(Data to examine Opens)
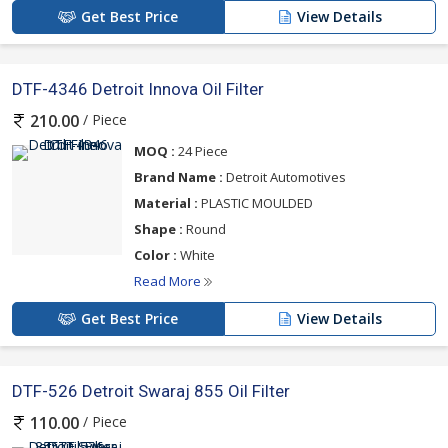
Get Best Price
View Details
DTF-4346 Detroit Innova Oil Filter
/ Piece
210.00
MOQ :
24 Piece
Brand Name :
Detroit Automotives
Material :
PLASTIC MOULDED
Shape :
Round
Color :
White
Read More
Get Best Price
View Details
DTF-526 Detroit Swaraj 855 Oil Filter
/ Piece
110.00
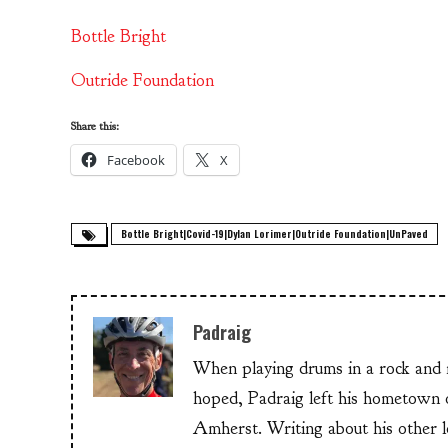
Bottle Bright
Outride Foundation
Share this:
Facebook
X
Bottle Bright|Covid-19|Dylan Lorimer|Outride Foundation|UnPaved
Padraig
When playing drums in a rock and ro
hoped, Padraig left his hometow
Amherst. Writing about his other lo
(Data to examine Closes)
▸ Problem statement
What lines in the data above contain the word "Detroit"? Copy them all.

▸ Written reply
DTF-4346 Detroit Innova Oil Filter
Detroit Automotives
DTF-526 Detroit Swaraj 855 Oil Filter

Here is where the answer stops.